Dakar is the kind of place that when you are in search of an object or item to purchase, you will never find it. Sellers constantly harass people to buy he most random objects that you don’t need. Once you do need the object, you will not be able to find it no matter where you look. I have had many of these experiences during my time in Dakar. I refer to them as the “epic hunts.” There have been several epic hunts that stand out in my mind. One, from my student days, was searching for scissors to cut my hair. I scoured my neighborhood going to every store and boutique that could possibly sell scissors. I visited about fifteen places and could not find them. The hardware stores only had old rusty pairs, the boutiques only carried child size dull ones, and the shops that furnish the tailors only had shears the length of my arm. Since these were going to be used to cut my hair I wanted to minimize split-ends and lopped off ears. Finally I ended up borrowing a pair from my host mom. Another time, I went on an epic hunt for Dove soap, which is usually an easy task. However after visiting three supermarkets that usually sell it, I was told that the boat that was carrying the soap for all of Senegal was stuck in customs and so it would be awhile until the stores would stock it. This also happened two weeks ago with eggs. The entire city was out of eggs for quite some time.
My most recent epic hunt was for aluminum cups. These cups are everywhere. I think every person in Senegal no matter how rich or poor owns one of these cups. The cups are communal, passed around when sharing water and used in restaurants. They are one of the most ubiquitous items in town. Yet finding them for sale was difficult.
When Otman and I moved into the Mermoz apartment we arrived with three glasses in Otman’s collection of flatware and cutlery. We quickly bought more glasses, a set of six, for daily use and entertaining. After approximately six months, I noticed that of the nine glasses we had, only three remained, one from the original set and two from the new set. So, I went to the market to buy more glasses, I decided to purchase six taller sturdier looking ones. However, now, only three months later, only one of those remains along with one original glass, and one from the first purchased set. I have three pitiful glasses in total.

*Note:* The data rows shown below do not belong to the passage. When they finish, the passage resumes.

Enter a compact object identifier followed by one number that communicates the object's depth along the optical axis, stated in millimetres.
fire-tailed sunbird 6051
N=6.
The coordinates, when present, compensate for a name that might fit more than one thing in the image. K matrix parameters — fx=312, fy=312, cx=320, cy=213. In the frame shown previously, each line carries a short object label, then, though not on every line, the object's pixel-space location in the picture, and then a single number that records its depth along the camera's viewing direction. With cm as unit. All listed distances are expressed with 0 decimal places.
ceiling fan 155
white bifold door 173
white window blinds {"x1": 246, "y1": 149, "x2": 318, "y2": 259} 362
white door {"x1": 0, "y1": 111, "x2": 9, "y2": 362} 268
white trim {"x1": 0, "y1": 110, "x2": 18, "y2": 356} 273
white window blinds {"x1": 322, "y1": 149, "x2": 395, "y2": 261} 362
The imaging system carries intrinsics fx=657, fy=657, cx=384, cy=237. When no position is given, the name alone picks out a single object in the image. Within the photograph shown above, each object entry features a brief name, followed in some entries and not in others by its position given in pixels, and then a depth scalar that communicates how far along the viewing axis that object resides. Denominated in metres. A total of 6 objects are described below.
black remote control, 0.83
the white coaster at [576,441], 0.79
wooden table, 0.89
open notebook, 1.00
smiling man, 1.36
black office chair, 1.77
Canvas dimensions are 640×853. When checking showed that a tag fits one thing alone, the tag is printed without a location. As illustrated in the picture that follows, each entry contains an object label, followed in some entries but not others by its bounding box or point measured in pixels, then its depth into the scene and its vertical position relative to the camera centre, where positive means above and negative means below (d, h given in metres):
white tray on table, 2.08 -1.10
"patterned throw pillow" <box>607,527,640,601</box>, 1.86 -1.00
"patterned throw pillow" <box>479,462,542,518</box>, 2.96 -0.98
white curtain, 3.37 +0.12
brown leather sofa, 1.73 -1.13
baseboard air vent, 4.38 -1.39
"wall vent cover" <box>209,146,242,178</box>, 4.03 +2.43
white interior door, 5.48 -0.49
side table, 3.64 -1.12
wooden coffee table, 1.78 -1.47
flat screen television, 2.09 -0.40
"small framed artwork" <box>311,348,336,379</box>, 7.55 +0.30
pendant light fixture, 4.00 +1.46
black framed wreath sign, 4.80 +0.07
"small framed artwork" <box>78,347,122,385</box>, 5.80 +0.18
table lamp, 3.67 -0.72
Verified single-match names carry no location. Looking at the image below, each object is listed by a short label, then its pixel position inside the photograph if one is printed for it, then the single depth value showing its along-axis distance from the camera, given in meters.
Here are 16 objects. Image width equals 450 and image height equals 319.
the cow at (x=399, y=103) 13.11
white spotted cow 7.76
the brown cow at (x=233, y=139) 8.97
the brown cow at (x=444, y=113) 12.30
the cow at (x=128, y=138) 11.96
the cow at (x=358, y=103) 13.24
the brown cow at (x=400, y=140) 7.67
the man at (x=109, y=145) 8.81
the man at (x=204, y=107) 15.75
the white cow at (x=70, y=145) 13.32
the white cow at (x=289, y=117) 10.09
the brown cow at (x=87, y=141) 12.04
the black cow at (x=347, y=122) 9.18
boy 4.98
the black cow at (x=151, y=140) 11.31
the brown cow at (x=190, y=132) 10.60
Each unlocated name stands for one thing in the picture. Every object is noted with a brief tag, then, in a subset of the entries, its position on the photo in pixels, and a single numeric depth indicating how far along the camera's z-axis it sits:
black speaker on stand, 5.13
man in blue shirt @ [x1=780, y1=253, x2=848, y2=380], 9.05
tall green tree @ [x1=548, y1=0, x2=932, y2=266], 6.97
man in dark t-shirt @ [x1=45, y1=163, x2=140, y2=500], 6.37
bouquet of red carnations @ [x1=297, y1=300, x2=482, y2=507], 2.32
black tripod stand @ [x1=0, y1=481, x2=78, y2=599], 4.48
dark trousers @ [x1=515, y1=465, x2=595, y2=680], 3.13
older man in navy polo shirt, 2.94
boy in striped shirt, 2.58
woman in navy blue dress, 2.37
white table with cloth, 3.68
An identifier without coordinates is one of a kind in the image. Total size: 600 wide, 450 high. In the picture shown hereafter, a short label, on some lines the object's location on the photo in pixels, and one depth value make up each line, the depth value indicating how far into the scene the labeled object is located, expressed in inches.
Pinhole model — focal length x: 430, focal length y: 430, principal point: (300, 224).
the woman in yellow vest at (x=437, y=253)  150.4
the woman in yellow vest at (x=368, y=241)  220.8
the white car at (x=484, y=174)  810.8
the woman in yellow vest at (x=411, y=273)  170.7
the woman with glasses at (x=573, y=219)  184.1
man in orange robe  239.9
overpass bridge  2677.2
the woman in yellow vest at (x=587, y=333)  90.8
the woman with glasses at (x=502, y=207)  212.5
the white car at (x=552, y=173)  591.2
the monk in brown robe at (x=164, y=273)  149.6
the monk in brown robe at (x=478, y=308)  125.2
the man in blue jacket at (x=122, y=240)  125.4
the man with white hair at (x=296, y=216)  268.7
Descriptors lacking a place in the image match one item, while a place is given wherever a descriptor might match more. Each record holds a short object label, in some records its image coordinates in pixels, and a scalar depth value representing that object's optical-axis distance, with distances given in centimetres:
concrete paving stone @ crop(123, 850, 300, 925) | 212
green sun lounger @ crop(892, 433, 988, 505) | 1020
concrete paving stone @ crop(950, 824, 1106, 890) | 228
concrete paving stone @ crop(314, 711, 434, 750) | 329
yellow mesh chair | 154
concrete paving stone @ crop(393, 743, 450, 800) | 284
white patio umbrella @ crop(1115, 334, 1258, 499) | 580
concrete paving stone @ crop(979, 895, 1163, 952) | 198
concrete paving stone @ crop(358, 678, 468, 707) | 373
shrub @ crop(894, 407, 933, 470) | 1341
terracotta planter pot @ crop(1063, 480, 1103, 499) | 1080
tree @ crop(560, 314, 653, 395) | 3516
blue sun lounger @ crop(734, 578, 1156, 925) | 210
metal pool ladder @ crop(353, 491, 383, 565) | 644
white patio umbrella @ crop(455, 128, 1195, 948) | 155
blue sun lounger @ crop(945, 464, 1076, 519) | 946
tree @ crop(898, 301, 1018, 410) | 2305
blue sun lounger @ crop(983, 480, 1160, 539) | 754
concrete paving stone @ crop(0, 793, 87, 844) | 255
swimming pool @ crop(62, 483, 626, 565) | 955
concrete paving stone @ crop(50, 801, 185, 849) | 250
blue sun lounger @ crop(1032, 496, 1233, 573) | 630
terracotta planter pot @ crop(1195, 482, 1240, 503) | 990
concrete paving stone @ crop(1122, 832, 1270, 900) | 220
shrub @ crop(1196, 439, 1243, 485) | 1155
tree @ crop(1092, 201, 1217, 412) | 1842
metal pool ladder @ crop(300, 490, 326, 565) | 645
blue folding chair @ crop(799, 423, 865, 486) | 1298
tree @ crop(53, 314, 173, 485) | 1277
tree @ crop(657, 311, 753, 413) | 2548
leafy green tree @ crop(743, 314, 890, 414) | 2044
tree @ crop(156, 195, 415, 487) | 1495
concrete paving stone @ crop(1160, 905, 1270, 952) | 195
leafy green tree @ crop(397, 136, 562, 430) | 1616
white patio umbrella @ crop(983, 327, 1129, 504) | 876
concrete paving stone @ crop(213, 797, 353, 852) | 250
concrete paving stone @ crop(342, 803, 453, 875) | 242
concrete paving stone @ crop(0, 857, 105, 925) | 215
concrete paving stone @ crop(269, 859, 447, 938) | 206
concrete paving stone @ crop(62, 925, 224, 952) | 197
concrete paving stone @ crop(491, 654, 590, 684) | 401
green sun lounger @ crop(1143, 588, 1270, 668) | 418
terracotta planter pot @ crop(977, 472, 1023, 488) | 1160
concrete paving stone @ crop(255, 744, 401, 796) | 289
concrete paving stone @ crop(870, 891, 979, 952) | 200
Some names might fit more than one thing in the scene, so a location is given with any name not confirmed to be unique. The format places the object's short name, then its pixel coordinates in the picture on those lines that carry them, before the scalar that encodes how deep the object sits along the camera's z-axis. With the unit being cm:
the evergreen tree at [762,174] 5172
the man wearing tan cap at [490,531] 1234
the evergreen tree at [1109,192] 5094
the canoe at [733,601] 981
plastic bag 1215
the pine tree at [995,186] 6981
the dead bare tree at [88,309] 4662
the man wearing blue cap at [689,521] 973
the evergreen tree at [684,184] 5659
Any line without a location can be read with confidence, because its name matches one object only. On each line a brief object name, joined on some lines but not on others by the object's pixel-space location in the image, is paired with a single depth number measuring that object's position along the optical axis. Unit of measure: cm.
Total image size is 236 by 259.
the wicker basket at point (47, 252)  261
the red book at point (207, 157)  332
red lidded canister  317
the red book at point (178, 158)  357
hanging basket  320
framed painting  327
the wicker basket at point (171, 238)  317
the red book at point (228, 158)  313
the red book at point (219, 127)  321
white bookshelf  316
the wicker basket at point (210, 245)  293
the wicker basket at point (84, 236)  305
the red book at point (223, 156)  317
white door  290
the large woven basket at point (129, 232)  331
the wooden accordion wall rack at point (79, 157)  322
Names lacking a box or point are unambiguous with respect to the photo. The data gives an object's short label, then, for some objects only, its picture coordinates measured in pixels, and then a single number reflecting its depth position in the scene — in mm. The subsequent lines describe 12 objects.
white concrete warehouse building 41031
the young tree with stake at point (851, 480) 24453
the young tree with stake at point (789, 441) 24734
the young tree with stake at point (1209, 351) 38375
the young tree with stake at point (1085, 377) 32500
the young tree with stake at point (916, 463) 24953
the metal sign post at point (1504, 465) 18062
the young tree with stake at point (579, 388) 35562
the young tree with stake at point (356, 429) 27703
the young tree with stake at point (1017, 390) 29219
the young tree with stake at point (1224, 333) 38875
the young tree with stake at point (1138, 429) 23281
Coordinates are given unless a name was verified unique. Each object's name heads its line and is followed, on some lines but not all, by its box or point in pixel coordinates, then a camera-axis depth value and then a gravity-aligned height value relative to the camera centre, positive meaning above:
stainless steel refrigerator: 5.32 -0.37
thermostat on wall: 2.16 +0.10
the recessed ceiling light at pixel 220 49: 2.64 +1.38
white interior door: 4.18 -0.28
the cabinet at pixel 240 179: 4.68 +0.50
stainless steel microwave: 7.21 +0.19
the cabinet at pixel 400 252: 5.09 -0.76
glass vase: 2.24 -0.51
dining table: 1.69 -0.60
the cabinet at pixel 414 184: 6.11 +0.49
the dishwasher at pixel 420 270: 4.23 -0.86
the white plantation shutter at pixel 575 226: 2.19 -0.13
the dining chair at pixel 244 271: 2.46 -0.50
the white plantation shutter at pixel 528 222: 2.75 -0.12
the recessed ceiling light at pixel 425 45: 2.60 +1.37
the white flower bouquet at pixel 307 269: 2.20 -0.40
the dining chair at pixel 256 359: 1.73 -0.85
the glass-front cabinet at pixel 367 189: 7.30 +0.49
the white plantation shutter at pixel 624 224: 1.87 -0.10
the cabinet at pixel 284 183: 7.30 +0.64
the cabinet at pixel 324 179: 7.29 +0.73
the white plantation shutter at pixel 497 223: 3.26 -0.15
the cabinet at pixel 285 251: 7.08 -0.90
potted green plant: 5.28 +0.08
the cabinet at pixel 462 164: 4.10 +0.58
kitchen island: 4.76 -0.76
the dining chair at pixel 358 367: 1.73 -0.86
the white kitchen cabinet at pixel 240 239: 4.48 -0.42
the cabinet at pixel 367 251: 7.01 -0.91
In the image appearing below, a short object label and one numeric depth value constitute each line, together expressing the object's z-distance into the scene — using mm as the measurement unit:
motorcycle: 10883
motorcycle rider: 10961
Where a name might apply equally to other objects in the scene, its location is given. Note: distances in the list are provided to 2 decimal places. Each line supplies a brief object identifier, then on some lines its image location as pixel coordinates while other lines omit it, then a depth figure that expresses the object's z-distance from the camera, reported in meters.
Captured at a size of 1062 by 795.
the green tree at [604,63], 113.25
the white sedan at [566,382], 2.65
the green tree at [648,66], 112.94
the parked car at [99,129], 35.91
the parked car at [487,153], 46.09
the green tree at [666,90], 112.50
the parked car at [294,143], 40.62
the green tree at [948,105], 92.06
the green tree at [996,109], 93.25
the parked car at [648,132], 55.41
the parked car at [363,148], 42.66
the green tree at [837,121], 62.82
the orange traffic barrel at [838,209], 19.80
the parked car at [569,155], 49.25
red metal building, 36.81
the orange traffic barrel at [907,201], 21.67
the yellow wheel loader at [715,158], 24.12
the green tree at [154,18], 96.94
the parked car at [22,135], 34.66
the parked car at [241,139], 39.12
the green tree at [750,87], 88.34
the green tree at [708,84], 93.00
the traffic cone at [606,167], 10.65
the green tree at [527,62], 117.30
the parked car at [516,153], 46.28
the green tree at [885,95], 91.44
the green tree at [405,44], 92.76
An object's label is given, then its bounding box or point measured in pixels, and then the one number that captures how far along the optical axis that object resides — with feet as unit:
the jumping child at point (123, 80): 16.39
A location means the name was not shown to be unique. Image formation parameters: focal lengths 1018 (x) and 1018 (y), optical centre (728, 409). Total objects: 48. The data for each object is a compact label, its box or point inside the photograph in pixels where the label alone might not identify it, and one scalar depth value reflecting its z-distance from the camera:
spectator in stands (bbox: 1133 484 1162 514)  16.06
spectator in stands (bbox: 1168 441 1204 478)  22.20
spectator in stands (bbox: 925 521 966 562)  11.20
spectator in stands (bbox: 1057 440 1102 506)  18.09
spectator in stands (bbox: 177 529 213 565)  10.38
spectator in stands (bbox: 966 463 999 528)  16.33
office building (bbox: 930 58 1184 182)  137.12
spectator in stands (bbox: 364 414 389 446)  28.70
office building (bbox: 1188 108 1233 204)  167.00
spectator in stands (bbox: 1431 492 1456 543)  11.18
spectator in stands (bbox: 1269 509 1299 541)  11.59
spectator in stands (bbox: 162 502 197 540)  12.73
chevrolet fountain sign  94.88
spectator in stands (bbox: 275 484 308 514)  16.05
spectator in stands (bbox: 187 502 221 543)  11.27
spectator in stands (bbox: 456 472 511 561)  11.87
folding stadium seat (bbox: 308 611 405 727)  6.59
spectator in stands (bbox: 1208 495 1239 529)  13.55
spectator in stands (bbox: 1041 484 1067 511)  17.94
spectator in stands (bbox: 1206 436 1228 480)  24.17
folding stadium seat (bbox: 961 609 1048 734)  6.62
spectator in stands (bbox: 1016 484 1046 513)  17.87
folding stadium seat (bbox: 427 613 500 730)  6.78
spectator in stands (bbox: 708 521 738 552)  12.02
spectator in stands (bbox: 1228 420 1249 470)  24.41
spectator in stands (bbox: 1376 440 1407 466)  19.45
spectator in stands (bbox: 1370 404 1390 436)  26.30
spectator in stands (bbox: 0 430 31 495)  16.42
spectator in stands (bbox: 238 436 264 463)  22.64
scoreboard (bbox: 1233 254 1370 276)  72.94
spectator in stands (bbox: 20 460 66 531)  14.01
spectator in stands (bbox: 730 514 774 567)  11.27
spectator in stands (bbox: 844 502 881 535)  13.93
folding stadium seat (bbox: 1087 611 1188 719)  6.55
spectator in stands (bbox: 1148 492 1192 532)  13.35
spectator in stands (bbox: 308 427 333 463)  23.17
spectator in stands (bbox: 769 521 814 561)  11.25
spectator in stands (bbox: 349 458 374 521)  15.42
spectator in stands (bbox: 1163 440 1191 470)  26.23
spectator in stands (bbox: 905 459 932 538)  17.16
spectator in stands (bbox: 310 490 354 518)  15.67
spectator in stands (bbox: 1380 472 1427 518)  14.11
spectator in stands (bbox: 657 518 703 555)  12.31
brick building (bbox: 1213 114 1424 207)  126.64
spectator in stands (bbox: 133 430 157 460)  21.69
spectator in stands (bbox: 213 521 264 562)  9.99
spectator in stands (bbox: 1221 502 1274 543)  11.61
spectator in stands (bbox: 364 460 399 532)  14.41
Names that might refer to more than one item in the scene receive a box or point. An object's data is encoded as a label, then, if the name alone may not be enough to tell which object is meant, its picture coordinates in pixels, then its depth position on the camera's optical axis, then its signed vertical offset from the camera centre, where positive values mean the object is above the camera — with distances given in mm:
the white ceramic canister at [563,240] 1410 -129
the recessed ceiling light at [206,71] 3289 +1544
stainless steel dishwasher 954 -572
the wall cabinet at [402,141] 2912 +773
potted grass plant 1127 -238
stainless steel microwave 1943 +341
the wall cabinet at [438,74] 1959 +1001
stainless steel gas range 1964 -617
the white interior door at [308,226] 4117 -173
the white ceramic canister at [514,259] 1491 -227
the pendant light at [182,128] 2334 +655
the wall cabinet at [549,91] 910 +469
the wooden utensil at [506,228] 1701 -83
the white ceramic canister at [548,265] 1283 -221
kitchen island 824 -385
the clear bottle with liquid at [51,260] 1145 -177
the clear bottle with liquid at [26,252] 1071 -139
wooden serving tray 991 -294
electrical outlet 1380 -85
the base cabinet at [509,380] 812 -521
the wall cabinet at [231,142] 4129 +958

Why so many broken glasses? I blame it on my kitchen’s design. Whoever designed the kitchen should have their license revoked. There are three drawers in front of the sink’s plumbing and then one huge cupboard with no shelves. Essentially the design is backwards. We keep the flatware in the drawers, because that is the only place they can go. However, the drawers are difficult to close and stick frequently meaning there is a lot of shoving involved. The shoving leads to glasses slamming against each other and thus breaking. Admittedly I have broken two by dropping them and Tarik broke several while I was away.
I reasoned that the only way to combat the broken glass issue was to buy these aluminum cups. They aren’t very pretty but they won’t break in the drawer. I decided to go to Marche Tilene, a local market in the Medina neighborhood, where Otman bought the gaudy jewelry. I did not choose the best time of day to go to the market because it was hot and there were typical Dakar traffic jams caused by cars reversing into oncoming traffic and buses stopped in the middle of the road. When I finally arrived, I found the cups and bargained for them. When I went to take out my wallet, I discovered it was not there. Panicking, I left in a hurry sans cups. Tarik later located the wallet in the garlic and onion container. Anyway, I decided not to return to the market but instead look for these cups in my neighborhood. I could not find them. All of the kitchenware stores did not sell them. Instead, they tried to convince me of the wonders of glasses. One person had the aluminum ones for sale but only as a collection with a huge ugly teapot and tray, which I don’t need.
I happened to be in Yoff on Tuesday. Most neighborhoods have markets where fruit, vegetables, and other goods are sold everyday but then one day a week vendors set up outside of the produce market with other goods. In Yoff the market is on Tuesdays. Knowing that I could find the cups there, I decided to pay the market a visit. It was hot, there were tons of pushy people, and I was in a bad mood. The market smelled like a combination of bad breath, wet cardboard, and meat. It was gross. I walked around trying to find these cups. I found a place that sold them, a regular store not affiliated with the market but they wouldn’t bring down the price so I left. Sure that in the big market, someone else would be selling them. I wandered through the rows of second-hand clothing. Vendors purchase these clothes in bales, clean them, iron them, and then sell them. Some of the clothing still has their thrift store tags on them. A lot of clothing from Savers ends up in Dakar. Walking through the tarp-covered market, I noticed that the woman selling bras was not wearing one and those perusing for new ones, were not considering their size when selecting.
Next to the rows of clothing were the men selling cups, plates, silverware, large silver bowls, Tupperware, and trays. None of them had the cups. The closest thing I found were smaller and with ones with a handle generally used for potty training. Resigned and tired, I returned to the first store I visited. I tried my best to lower the price by haggling in Wolof but the vendor was not impressed. He wouldn’t go under 500 CFA a cup ($1). I ended up buying them at this ridiculous inflated price because I would have paid the difference if I went all the way back to Tilene. The epic hunt for aluminum cups is over and so it’s onto the next.